His approach as a coach was to always be looking for the snowball. He’s not waiting for problems to surface, but actively seeking them out. Checking in with assistant coaches. Asking his captains what was happening in the locker room. Noticing when someone's body language was off and following up before the practice ended.
The same principle applies to anyone on a team, not just the coach. If something feels off culturally, whether that’s in your masters club, on your relay, in your workplace, in your family, the instinct to ignore it and hope it resolves itself is understandable. It’s also how small frustrations become permanent fractures.
Greg's advice: address it early, address it directly, and do it from a place of wanting the team to be healthy rather than wanting to be right. That framing makes difficult conversations easier and outcomes far more likely to stick.
The Power of the Put-Up
Alongside confronting problems early, Greg emphasizes something equally important on the positive side: what he calls put-ups. Most of us know what a put-down is. A put-up is the deliberate opposite: publicly acknowledging a teammate for something specific they did well, in front of their peers, in the moment.
This isn’t generic praise. Instead, it’s targeted, specific, and intentional. Telling someone at the end of practice that their effort pushed the entire lane. Sending a text that evening noting what they did well and why it mattered to the team. Calling someone out by name in front of the group for a behavior you want to see repeated.
The reason this works isn’t complicated. People repeat behaviors they are recognized for. When you name a winning behavior publicly, you’re not just rewarding one person, you’re telling the entire team what matters here, what we value, what it looks like to show up the right way.
Masters coaches, take note. This costs nothing and takes thirty seconds! It’s also one of the most powerful cultural tools available.
How Much Can One Person Really Change a Team?
Greg is direct on this: one person can move a team's culture significantly, in either direction. Leaders have an outsized impact, and natural leaders who are unhappy or disengaged can quietly undermine everything a coach is trying to build, without a single confrontational moment.
That is why the snowball principle applies to people as much as it does to problems. If someone with leadership influence is drifting in the wrong direction, that’s a conversation that needs to happen fast. And if someone is elevating the team every single day, that’s someone who deserves to be seen and celebrated.

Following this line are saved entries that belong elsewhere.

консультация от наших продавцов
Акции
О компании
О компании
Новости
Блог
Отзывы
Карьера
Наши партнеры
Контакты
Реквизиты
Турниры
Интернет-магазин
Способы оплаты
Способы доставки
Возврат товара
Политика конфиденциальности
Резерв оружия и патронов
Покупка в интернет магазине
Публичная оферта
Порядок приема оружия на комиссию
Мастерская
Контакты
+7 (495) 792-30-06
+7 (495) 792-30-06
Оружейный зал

For those of us who aren’t the team captain or the fastest swimmer in the lane, this still matters. You don’t have to hold a formal leadership title to influence how a team feels. How you speak to your lane mates, whether you encourage someone who is struggling, whether you hold a standard even when it would be easier not to all — all of that shapes the culture you’re swimming in.

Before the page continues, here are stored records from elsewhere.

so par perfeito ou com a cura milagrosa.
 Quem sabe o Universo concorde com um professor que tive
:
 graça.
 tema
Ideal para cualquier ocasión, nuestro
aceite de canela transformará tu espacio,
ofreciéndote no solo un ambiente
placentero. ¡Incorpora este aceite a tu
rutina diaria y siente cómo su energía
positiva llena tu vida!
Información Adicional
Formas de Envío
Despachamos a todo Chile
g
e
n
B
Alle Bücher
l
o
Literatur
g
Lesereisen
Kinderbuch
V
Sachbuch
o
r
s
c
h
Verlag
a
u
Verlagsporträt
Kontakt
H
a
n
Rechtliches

What You Can Take to Your Next Practice
Greg has distilled his approach into a ten-point framework for developing championship culture — covering vision, pride, role buy-in, accountability, communication, and more — that he now takes into schools, businesses, and organizations through his speaking work.
But you don’t need to wait for a keynote to start. Here are four things you can take to your next workout:
End practice with a put-up. Pick one person. Name one specific thing they did well. Say it out loud. Do it again next time.

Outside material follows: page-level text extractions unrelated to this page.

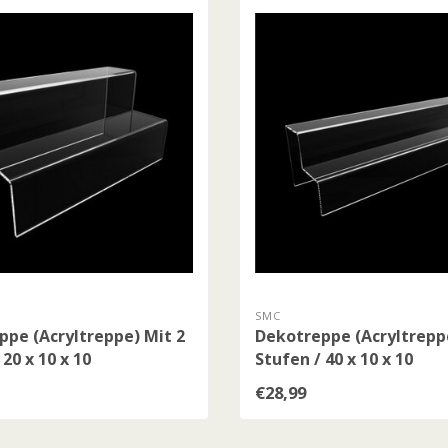
SMC
pe (Acryltreppe) Mit 2
Dekotreppe (Acryltrepp
 20 x 10 x 10
Stufen / 40 x 10 x 10
€28,99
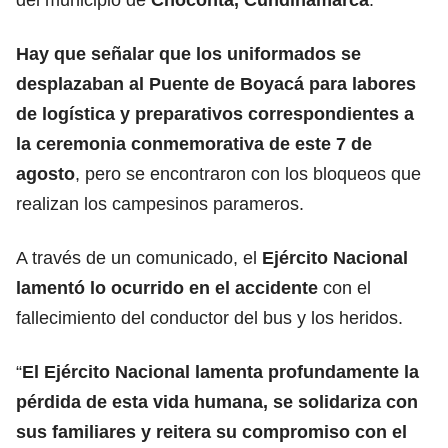
Hay que señalar que los uniformados se
desplazaban al Puente de Boyacá para labores
de logística y preparativos correspondientes a
la ceremonia conmemorativa de este 7 de
agosto
, pero se encontraron con los bloqueos que
realizan los campesinos parameros.
A través de un comunicado, el
Ejército Nacional
lamentó lo ocurrido en el accidente
con el
fallecimiento del conductor del bus y los heridos.
“
El Ejército Nacional lamenta profundamente la
pérdida de esta vida humana, se solidariza con
sus familiares y reitera su compromiso con el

Notice the snowballs. If something feels off on your team, do not wait. Have the conversation early, from a place of care rather than criticism.
Be the culture you want. You cannot control how everyone else shows up. You can control how you do. Your daily standard is your contribution to team culture whether you realize it or not.
Buy into your role. Championship teams are not made up of people who all want the same job. They are made up of people who take pride in whatever job they have. That is true in a relay, in a lane, and in life.
Culture is not built in big moments. It’s built in the ordinary ones. Start there.